The Defense Ministry is thinking of engaging in joint development of amphibious vehicles with the United States so the Ground Self-Defense Force can bolster its defense of remote islands, informed sources said.
The ministry hopes to participate in the U.S. Department of Defense’s work on a new amphibious vehicle to replace the existing AAV-7, used by the U.S. Marine Corps, the sources said.
The ministry thinks joint development could curb future procurement costs for new vehicles, the sources said. It plans to offer the small but high-power engine technology used in the GSDF’s advanced tanks if it joins the U.S. project, the sources said.
For remote island defense, the government plans to start using amphibious vehicles, mainly AAV-7s, under the medium-term defense program for fiscal 2014 to 2018 that was compiled last December.
It will allow 52 of the vehicles to an amphibious unit to be launched at the GSDF’s Ainoura camp at Sasebo, Nagasaki Prefecture. The ministry spent ¥2.5 billion last year to procure four AAV-7s for trial operations.

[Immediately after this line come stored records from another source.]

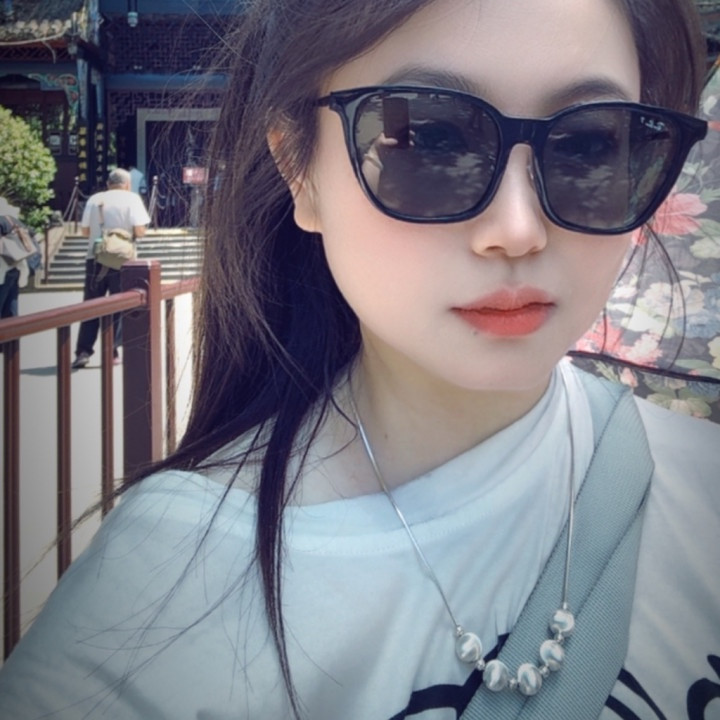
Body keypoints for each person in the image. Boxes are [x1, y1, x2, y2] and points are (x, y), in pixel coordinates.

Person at [0, 1, 718, 718]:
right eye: (429, 139)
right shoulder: (160, 605)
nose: (517, 229)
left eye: (590, 145)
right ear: (299, 169)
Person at [71, 168, 150, 368]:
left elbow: (85, 232)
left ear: (108, 184)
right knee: (119, 305)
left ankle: (83, 352)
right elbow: (140, 231)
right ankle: (112, 351)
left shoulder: (94, 200)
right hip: (122, 260)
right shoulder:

Since 30 years have passed since the basic AAV-7 design was born, the Pentagon has decided to develop a successor. The AAV-7 has a maximum speed of 13 kph at sea.
If the U.S. allows Japan to participate in the project, it could result in favorable terms for the U.S. defense industry.
“Joint development would be meaningless if Japan only ends up giving its technology to the United States without being able to reduce development costs,” a senior Defense Ministry official said.